Im benachbarten Ahlbeck gibt es auch Strand. Der erfüllt genau die gleichen Kriterien. Noch ein Strand eben. Auch schön.

Die Söhne haben an diesen beiden Stränden gespielt, sie haben dort also Löcher und Burgen gebuddelt und gebaut und interessante Steine gesammelt oder uninteressante Steine ins Wasser geworfen und Möwen beobachtet und sich von den Wellen jagen lassen und sich nasse Füße geholt usw., was man eben am Meer so macht, wenn man sechs oder acht Jahre alt ist. Sie haben an beiden Stränden in der gleichen Weise gespielt, es lagen nur ein paar Stunden dazwischen.

Wenn man die Söhne nun fragt, welcher Strand der bessere war, sagen beide unisono und sofort und sehr überzeugt: “Ahlbeck!”

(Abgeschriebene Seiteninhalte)
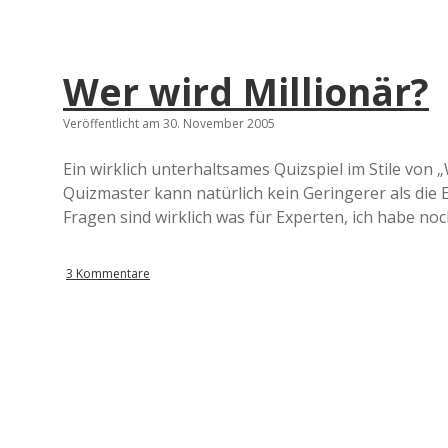
Wer wird Millionär?
Veröffentlicht am 30. November 2005
Ein wirklich unterhaltsames Quizspiel im Stile von „
Quizmaster kann natürlich kein Geringerer als die 
Fragen sind wirklich was für Experten, ich habe noc
3 Kommentare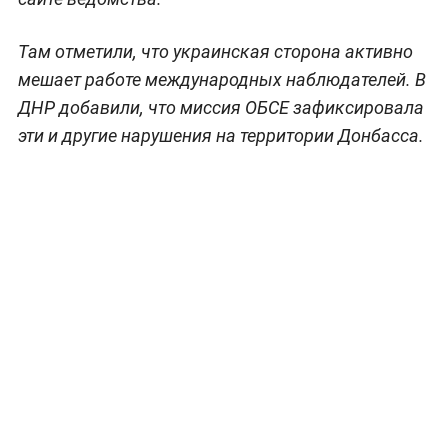
Там отметили, что украинская сторона активно
мешает работе международных наблюдателей. В
ДНР добавили, что миссия ОБСЕ зафиксировала
эти и другие нарушения на территории Донбасса.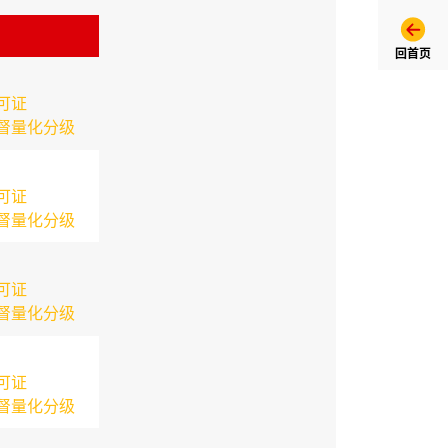
回首页
可证
督量化分级
可证
督量化分级
可证
督量化分级
可证
督量化分级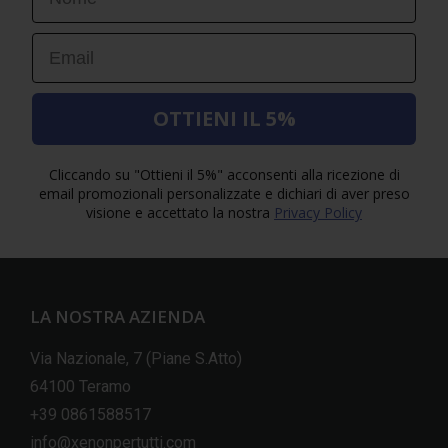
Email
OTTIENI IL 5%
Cliccando su "Ottieni il 5%" acconsenti alla ricezione di
email promozionali personalizzate e dichiari di aver preso
visione e accettato la nostra
Privacy Policy
LA NOSTRA AZIENDA
Via Nazionale, 7 (Piane S.Atto)
64100 Teramo
+39 0861588517
info@xenonpertutti.com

■ **Deine Aufgabe 1**
Welchen Strand nennen die Söhne im Text über die beiden Strände den besseren?
■ **Deine Aufgabe 2**
Nimm den Text über die beiden Strände wieder auf und schreib ihn nach dem letzten Satz weiter.

■ **Deine Antwort 1**
Beide sagen sofort: Ahlbeck.

■ **Deine Antwort 2**
Warum ist das so? Das ist so, weil in Ahlbeck die Sonne herauskam, als sie gerade über den Strand rannten, dadurch war es dort ein paar Grad wärmer als in Heringsdorf. Es war plötzlich Es-geht-auch-ohne-Jacke-Wetter. Dadurch war Ahlbeck total super und Heringsdorf, das bis dahin auch total super war, fiel dann doch etwas ab. Ich habe das den Söhnen erklärt, was da in ihren Köpfen passierte, ich war aber vollkommen chancenlos. Sie haben ihre Wahrnehmung sofort rationalisiert und kamen mir mit Argumenten wie der Sandqualität, schöneren Steinen, besserem Wellengang, mehr Fischen in Ahlbeck, mehr Möwen und so weiter. Es schien ihnen nicht möglich, dass ihre klaren Präferenzen einfach nur an vier Grad Lufttemperatur mehr und ein paar freundlichen Sonnenstrahlen und einfach guter Stimmung liegen konnten. Der Strand war nicht gefühlt besser, der Strand war an sich besser, das war quasi Ehrensache.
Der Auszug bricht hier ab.